For starters, The Clique taught me that power corrupts. Take Alicia Rivera, the eternal “beta” to Massie’s “alpha.” Alicia doesn’t appreciate how good she has it, with all of the benefits of being at the top of Massie’s inner circle and none of the responsibilities of running an empire. Instead, she desperately wants more influence and tries on multiple occasions to dethrone Massie, only to let her ego get in the way. She finally becomes an alpha after Massie’s departure to London, but not before spending several hundred pages proving that you can be the hottest girl in school and still be completely ugly.

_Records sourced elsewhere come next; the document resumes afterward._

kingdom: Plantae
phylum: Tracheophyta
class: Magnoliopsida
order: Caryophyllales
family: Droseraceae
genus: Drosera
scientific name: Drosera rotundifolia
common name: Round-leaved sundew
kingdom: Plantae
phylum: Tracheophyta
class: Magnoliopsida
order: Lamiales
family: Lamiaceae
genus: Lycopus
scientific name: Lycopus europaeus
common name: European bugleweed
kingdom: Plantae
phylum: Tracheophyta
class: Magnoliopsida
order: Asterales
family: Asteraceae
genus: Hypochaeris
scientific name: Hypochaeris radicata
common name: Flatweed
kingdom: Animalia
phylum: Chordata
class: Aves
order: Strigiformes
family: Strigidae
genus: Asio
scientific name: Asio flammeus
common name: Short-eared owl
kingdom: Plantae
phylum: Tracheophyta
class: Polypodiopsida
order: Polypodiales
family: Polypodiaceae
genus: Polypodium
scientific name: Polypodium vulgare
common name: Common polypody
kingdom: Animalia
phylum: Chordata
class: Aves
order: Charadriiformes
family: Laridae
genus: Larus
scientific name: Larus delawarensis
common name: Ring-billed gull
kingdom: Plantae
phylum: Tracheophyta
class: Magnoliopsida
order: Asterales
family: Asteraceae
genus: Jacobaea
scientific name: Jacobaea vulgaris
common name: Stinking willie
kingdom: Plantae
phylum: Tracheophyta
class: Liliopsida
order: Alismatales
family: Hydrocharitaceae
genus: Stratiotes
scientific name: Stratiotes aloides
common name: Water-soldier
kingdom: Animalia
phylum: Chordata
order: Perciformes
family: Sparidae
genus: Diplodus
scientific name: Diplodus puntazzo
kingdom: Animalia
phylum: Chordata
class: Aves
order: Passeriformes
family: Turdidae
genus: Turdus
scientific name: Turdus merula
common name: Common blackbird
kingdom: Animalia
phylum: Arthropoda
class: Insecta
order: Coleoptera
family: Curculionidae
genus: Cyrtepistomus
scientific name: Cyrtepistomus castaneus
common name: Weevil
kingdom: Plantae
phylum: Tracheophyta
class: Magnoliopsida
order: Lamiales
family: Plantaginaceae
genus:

[Image Description: 4 girls lie down on their backs with their heads on pillows in a circle at a slumber party]. From The Clique movie / Alloy Entertainment.
[Image Description: 4 girls lie down on their backs with their heads on pillows in a circle at a slumber party]. From The Clique movie / Alloy Entertainment.

The Clique’s most convincing call to arms, however, comes in the form of Claire Lyons. Claire, one of the only explicitly lower-income characters in the series, begins as an outcast mocked by Massie. But over the two years the series spans, Claire repeatedly turns the tables on Massie and beats her at her own game by accidentally stealing the heart of Massie’s first real crush, beating her out for the starring role in a movie, and even planting fake bedbugs in Massie’s bed so the Blocks have to fumigate their house. Claire learns to read and capitalize on her enemy’s weaknesses and there are certainly times where she fights dirty, but she never loses sight of who she is at heart.

Massie is eventually forced to recognize her true power, but even when she’s accepted into the Pretty Committee, Claire continues to eat with her “Loser Beyond Repair” best friend, Layne Abeley. She sees through the posturing of middle school social dynamics and brings truth to power. In doing so, she breaks the oppressive iron grip of the Pretty Committee from the inside. My one critique of Claire is that she’s a reformist, not abolitionist, but I trust she gets there in high school and beyond.

I like to think that I learned about as much about class warfare from The Clique as I did in my introductory sociology classes. Rereading (and literally laughing out loud at) the books as I’m home during the pandemic, I recognize how much I’ve used what I learned, first as a girl from rural Wisconsin at a fancy private white university, and now as a Desi woman who did not come from generational wealth and who started in community organizing, but somehow landed in corporate America.

I still pull on the lessons on how to talk like a rich person – and all the brand names – that I learned from The Clique when I talk to certain coworkers at the coffee station. But even more so, I pull on the reminders that it’s all BS. No matter how many microaggressions I face, I am reminded that arbitrary flexes of social status and wealth, and the power structures that amplify them – whether they’re traditional capitalist institutions or the Pretty Committee – are really all just waiting for a Claire Lyons to tear them down, start society anew, and spread the wealth.

Harrison is no Marx but there’s definitely a socialist reading of The Clique that I’m 100% willing to believe actually makes this pre-teen chick-lit series a truly revolutionary text. I will not rest until it’s made into a full Netflix Original Series. Until then, I’ll be happily rereading this gutsy manifesto about my problematic eternal faves.